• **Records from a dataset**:

=====

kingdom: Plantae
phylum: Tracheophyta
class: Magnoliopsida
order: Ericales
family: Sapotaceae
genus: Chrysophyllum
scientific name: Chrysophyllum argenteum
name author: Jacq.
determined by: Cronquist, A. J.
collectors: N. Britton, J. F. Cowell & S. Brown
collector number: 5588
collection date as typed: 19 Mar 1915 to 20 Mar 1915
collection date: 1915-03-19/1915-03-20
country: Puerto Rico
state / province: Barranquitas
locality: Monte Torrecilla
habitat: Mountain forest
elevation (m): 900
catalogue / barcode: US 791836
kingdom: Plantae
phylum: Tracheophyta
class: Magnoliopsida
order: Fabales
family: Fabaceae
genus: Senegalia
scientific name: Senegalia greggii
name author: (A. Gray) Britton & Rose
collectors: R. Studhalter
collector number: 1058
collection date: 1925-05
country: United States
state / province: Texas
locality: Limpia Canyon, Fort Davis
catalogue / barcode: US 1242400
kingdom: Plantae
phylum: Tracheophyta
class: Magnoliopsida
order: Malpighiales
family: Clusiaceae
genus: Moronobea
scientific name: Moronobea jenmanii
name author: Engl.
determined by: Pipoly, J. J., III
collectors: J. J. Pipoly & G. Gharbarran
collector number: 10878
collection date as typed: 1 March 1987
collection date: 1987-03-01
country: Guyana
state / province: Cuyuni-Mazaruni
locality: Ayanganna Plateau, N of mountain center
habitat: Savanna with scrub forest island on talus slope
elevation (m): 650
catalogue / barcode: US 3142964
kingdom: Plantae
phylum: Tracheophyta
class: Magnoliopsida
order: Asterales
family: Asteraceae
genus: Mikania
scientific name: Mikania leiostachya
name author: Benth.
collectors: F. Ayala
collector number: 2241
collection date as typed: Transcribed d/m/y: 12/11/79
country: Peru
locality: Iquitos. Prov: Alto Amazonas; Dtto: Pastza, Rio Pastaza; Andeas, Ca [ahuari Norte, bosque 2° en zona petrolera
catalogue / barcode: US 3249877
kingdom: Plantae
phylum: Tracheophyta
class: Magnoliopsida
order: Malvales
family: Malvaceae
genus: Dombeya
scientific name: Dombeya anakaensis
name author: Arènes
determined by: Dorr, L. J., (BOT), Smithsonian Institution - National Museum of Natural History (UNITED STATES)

=====

• **Task directions**: Convert the listing, from the line containing "catalogue / barcode: US 791836" through the line containing "state / province: Texas" (both included), into a two-column CSV with the headers field and value. Give one row per line, with each entry enclosed in double quotes and any line breaks replaced by spaces.

• **Result of this exercise**:
field,value
"catalogue / barcode:","US 791836"
"kingdom:","Plantae"
"phylum:","Tracheophyta"
"class:","Magnoliopsida"
"order:","Fabales"
"family:","Fabaceae"
"genus:","Senegalia"
"scientific name:","Senegalia greggii"
"name author:","(A. Gray) Britton & Rose"
"collectors:","R. Studhalter"
"collector number:","1058"
"collection date:","1925-05"
"country:","United States"
"state / province:","Texas"